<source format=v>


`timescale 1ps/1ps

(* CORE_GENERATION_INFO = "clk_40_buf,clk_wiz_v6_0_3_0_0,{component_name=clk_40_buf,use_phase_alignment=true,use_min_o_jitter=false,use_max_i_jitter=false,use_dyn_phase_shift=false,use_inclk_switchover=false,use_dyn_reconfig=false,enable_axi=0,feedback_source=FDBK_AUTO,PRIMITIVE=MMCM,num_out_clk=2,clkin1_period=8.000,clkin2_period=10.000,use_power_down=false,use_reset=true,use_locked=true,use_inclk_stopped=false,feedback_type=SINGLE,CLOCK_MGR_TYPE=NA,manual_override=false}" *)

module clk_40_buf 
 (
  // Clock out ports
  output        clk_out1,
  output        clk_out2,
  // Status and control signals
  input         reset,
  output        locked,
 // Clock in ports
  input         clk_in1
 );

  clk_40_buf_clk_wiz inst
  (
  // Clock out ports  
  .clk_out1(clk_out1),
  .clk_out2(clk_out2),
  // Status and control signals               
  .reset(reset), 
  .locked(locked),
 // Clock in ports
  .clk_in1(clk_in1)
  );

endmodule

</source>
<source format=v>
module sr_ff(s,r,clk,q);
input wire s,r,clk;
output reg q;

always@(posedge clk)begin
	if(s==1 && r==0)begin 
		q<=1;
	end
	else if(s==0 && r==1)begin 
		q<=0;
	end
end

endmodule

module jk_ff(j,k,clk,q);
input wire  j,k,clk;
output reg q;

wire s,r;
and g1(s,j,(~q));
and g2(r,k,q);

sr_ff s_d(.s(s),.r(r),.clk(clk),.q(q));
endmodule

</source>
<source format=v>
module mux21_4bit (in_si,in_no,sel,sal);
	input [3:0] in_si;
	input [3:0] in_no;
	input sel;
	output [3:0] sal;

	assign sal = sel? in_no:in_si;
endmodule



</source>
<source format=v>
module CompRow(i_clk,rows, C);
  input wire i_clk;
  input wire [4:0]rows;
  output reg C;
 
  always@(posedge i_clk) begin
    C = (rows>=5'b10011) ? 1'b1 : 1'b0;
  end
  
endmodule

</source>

####################

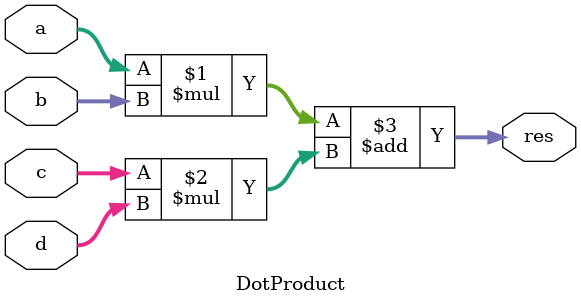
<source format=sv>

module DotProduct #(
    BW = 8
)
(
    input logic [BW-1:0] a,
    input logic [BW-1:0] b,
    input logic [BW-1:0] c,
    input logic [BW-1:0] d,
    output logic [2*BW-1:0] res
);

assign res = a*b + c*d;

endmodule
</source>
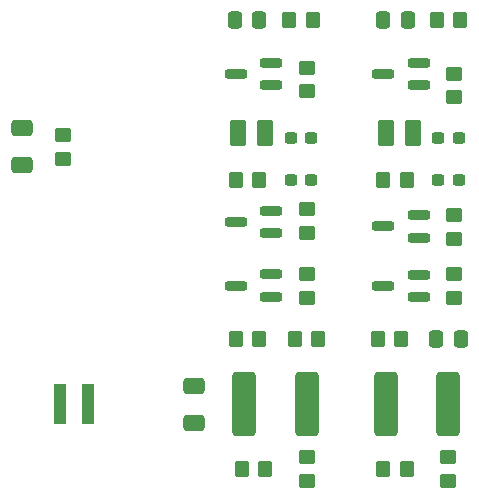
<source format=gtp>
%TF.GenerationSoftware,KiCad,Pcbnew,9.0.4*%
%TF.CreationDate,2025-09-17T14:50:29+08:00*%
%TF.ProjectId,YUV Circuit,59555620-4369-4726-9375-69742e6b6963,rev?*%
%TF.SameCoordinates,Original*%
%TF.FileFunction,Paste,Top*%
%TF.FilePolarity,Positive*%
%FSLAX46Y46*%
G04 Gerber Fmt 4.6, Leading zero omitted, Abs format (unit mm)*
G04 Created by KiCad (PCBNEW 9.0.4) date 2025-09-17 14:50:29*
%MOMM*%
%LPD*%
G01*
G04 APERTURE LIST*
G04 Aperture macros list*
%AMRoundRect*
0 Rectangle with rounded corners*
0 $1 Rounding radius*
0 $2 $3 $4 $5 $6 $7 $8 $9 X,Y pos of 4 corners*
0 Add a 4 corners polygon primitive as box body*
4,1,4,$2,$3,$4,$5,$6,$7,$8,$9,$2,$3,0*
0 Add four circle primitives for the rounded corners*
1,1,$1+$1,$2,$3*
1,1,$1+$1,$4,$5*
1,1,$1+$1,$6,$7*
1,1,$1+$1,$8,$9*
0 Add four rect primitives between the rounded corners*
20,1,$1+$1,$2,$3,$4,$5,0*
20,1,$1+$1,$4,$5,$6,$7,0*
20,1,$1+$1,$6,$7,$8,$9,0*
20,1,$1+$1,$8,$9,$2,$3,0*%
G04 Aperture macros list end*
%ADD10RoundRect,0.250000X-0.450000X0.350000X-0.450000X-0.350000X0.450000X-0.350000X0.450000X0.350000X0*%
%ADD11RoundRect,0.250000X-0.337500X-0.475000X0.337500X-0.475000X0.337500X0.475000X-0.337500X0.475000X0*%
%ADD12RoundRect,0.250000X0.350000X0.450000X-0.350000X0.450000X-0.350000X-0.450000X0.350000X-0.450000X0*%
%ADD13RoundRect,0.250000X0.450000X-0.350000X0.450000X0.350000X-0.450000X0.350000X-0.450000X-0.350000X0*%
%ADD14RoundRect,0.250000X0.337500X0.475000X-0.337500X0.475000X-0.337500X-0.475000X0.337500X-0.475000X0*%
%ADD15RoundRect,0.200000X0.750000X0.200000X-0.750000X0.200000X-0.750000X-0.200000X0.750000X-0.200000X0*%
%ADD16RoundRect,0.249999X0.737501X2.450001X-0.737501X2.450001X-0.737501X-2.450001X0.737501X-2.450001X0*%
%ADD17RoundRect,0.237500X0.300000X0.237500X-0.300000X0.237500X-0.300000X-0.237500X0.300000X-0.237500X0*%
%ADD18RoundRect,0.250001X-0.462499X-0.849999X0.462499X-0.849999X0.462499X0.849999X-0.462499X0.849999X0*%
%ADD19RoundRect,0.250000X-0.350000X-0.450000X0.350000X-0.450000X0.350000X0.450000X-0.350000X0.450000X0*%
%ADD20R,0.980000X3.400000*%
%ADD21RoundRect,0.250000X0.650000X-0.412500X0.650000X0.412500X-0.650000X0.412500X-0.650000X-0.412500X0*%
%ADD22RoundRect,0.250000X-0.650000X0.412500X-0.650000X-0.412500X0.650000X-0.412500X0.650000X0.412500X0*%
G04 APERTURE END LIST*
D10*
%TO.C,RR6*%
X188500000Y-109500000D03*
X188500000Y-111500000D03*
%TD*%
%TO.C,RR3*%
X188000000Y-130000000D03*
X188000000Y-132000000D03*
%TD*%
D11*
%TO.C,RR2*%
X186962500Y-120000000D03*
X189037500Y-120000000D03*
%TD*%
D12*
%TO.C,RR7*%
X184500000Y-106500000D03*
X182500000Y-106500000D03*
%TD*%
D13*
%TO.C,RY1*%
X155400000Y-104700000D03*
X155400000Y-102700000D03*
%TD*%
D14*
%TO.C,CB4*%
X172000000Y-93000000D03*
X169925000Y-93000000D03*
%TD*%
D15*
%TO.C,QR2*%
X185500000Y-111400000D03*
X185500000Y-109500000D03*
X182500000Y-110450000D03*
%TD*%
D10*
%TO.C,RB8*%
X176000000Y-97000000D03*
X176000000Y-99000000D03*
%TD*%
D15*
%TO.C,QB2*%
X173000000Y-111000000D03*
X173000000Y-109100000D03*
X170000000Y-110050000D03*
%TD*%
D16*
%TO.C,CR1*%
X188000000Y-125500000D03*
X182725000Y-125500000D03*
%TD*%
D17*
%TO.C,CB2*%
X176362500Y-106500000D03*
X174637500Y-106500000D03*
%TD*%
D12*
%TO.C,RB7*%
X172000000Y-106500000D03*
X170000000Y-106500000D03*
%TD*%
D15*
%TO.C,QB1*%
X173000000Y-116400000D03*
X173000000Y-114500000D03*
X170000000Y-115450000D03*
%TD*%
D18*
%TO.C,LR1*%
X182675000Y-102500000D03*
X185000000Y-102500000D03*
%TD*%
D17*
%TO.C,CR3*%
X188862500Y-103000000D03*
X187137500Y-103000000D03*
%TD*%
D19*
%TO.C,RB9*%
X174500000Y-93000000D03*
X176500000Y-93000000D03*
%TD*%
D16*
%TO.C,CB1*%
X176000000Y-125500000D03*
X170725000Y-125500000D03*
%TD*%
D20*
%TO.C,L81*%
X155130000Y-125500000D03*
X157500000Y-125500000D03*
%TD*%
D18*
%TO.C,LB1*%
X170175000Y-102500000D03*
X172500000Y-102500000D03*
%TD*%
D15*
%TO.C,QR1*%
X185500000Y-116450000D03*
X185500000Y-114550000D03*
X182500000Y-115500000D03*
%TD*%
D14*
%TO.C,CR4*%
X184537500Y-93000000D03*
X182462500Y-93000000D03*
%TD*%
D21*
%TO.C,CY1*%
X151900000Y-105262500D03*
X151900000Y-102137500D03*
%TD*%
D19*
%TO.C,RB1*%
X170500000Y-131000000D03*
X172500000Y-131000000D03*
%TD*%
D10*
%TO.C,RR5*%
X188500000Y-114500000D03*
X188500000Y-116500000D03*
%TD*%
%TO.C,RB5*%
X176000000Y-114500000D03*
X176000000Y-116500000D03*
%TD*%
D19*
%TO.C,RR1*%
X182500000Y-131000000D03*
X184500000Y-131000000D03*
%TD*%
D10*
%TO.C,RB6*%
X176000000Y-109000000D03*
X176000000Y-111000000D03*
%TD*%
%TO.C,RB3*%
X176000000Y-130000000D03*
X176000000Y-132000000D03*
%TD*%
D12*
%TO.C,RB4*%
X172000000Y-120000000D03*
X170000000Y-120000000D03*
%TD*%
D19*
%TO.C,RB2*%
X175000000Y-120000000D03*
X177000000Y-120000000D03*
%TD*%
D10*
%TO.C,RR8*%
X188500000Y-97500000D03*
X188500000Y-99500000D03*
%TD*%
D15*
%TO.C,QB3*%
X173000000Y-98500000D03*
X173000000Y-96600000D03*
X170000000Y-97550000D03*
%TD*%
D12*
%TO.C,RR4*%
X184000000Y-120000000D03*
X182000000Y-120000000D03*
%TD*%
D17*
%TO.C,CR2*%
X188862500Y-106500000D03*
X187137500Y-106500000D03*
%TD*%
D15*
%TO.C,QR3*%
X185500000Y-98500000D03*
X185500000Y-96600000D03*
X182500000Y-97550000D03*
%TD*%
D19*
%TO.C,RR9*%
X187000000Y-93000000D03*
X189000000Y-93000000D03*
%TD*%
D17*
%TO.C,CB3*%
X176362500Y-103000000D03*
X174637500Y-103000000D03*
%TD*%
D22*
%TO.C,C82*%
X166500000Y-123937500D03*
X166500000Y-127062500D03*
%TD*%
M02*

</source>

####################

As the answer, set down only the lines from the data above between the one holding "X172000000Y-106500000D03*" and the one holding "X157500000Y-125500000D03*", inclusive, exactly as they read.

X172000000Y-106500000D03*
X170000000Y-106500000D03*
%TD*%
D15*
%TO.C,QB1*%
X173000000Y-116400000D03*
X173000000Y-114500000D03*
X170000000Y-115450000D03*
%TD*%
D18*
%TO.C,LR1*%
X182675000Y-102500000D03*
X185000000Y-102500000D03*
%TD*%
D17*
%TO.C,CR3*%
X188862500Y-103000000D03*
X187137500Y-103000000D03*
%TD*%
D19*
%TO.C,RB9*%
X174500000Y-93000000D03*
X176500000Y-93000000D03*
%TD*%
D16*
%TO.C,CB1*%
X176000000Y-125500000D03*
X170725000Y-125500000D03*
%TD*%
D20*
%TO.C,L81*%
X155130000Y-125500000D03*
X157500000Y-125500000D03*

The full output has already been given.